Momo, le personnage principal, incarne une posture rare : celle qui résiste à l’idéalisation. Il refuse le piège d’une Algérie “carte postale”, d’un passé reconstruit pour tenir debout.
« Il ne veut pas tomber dans une forme de nostalgie… ou d’une vision trop romancée de sa vie en Algérie. »
Mais cette lucidité ne l’empêche pas d’aimer. C’est même ce qui rend l’attachement plus puissant : aimer une ville en la regardant en face.
« Alger est quand même sa ville, et une ville qu’il aime beaucoup. »
« Il pose un regard tendre quand même sur sa ville, tout en essayant d’apporter plus de réflexions. »
Gigi
Une BD qui fait le pont : entre l’intime et le collectif avec plusieurs autres projets en préparation
Ce que raconte Gigi, au fond, dépasse largement deux intrigues. Dans les deux albums, Alger devient un espace où l’intime rejoint le sociologique, où la rue rejoint l’histoire personnelle.
Elle met en scène des personnages qui ne cherchent pas à “représenter” l’Algérie, mais qui vivent dedans ou avec elle, avec tout ce que cela implique : tensions, attachements, contradictions, et parfois même une forme de tendresse qui survit à tout.

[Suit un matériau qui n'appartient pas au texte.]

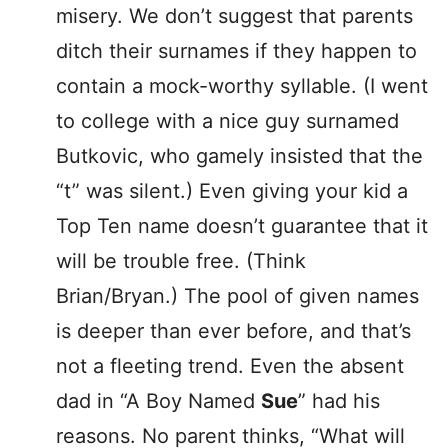
misery. We don’t suggest that parents
ditch their surnames if they happen to
contain a mock-worthy syllable. (I went
to college with a nice guy surnamed
Butkovic, who gamely insisted that the
“t” was silent.) Even giving your kid a
Top Ten name doesn’t guarantee that it
will be trouble free. (Think
Brian/Bryan.) The pool of given names
is deeper than ever before, and that’s
not a fleeting trend. Even the absent
dad in “A Boy Named
Sue
” had his
reasons. No parent thinks, “What will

En ouverture vers la Méditerranée : Marseille en ligne de mire
En parallèle de ses albums, Gigi poursuit son chemin à l’international. Elle fait partie des dix artistes sélectionnés pour le projet Images voyageuses, porté par l’Institut français, qui donnera lieu à une exposition collective à Marseille. Une nouvelle étape méditerranéenne pour une autrice dont le travail circule déjà entre les rives, les mémoires et les générations.
Cette invitation n’est pas anodine : elle inscrit le travail de Gigi dans un dialogue méditerranéen élargi, qui dépasse les frontières nationales pour explorer des imaginaires, des récits et des sensibilités partagées. À travers son œuvre, l’autrice avait déjà montré combien ses récits pouvaient capter l’attention par leur honnêteté émotionnelle. Avec cette nouvelle exposition, son travail rejoint une scène plus large, où s’invente une lecture contemporaine des circulations culturelles et des manières de dire les villes, les territoires, les mémoires et les départs.